Friday 8 June 2012

What is that smell, oh wait its me burning out.

Recently I overdid my exercising, I started writing this blog post, after I'd rode to Gateshead for my Monday weigh in, which resulted in me losing another lb and putting me at 13st 13lbs(195lbs), which happily put me under the 14st level, which is something I've not weighed in I've no idea how long, I took this as a chance to ride back home the long way. I should have been doing my usual Zumba class but I just felt wrong, really tired and not right in myself. So I thought to myself, I'll go for a swim, which I knew would be easier than dancing around for an hour, so I saw a mile and walked up home.

I still felt really tired and had a look at my exercise for the previous days and that's when I noticed what I'd done, I'd eaten too few calories for the amount of exercise I'd done. For the four days in question I had exercised an approximate 8,061 calories, which is quite an impressive amount, with MyFitnessPal giving me a total calorie intake of 14,901/6,840 calories, which would have meant I'd eaten 1,710 calories, my actual intake turned out to be 11,545/3484 calories, which means my average intake was 871, which is nearly 1,000 calories fewer per day than I should have had.

I did most of my exercise over the weekend, managing to swim four miles, walk three, do two fitness classes and ride to the Metrocentre to buy a part for my bike, I felt fine on the Sunday night, it was when I woke up on the Monday, that I felt more tired than I normally do in the morning but not enough to stop me riding for my weigh in.

I think I need to be more careful in the future, as I'll find that my weight will either plateau, or worse start going back up, as my body decides that I'm starving myself, which for all intents an purposes I seem to actually be doing just this. I suppose I could have myself a bit more food, to compensate for this huge deficit but that yells counter intuitive at me, I might calm down with the swimming and concentrate on matching intake for output so that I don't end up with this happening quite so severely in future.

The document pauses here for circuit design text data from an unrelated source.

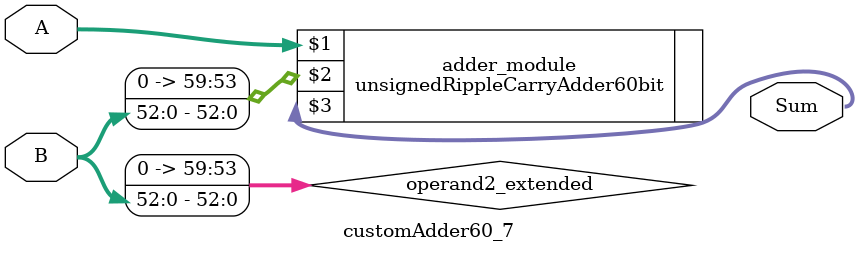
<source format=v>
module customAdder60_7(
                        input [59 : 0] A,
                        input [52 : 0] B,
                        
                        output [60 : 0] Sum
                );

        wire [59 : 0] operand2_extended;
        
        assign operand2_extended =  {7'b0, B};
        
        unsignedRippleCarryAdder60bit adder_module(
            A,
            operand2_extended,
            Sum
        );
        
        endmodule
        
</source>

I'm really didn't enjoying feeling as tired and ill as I was, especially as I started to drifting off to sleep mid afternoon. I planned and ate a decent meal for my dinner and had a nice piece of cream sponge cake, in the hope that my body would reward me with not feeling ill. The knock on effect of the weekend has left me still feeling tired and the realisation that its very easy to accidentally harm yourself without meaning to.

So, no more exercising that much without eating back into the burned calories.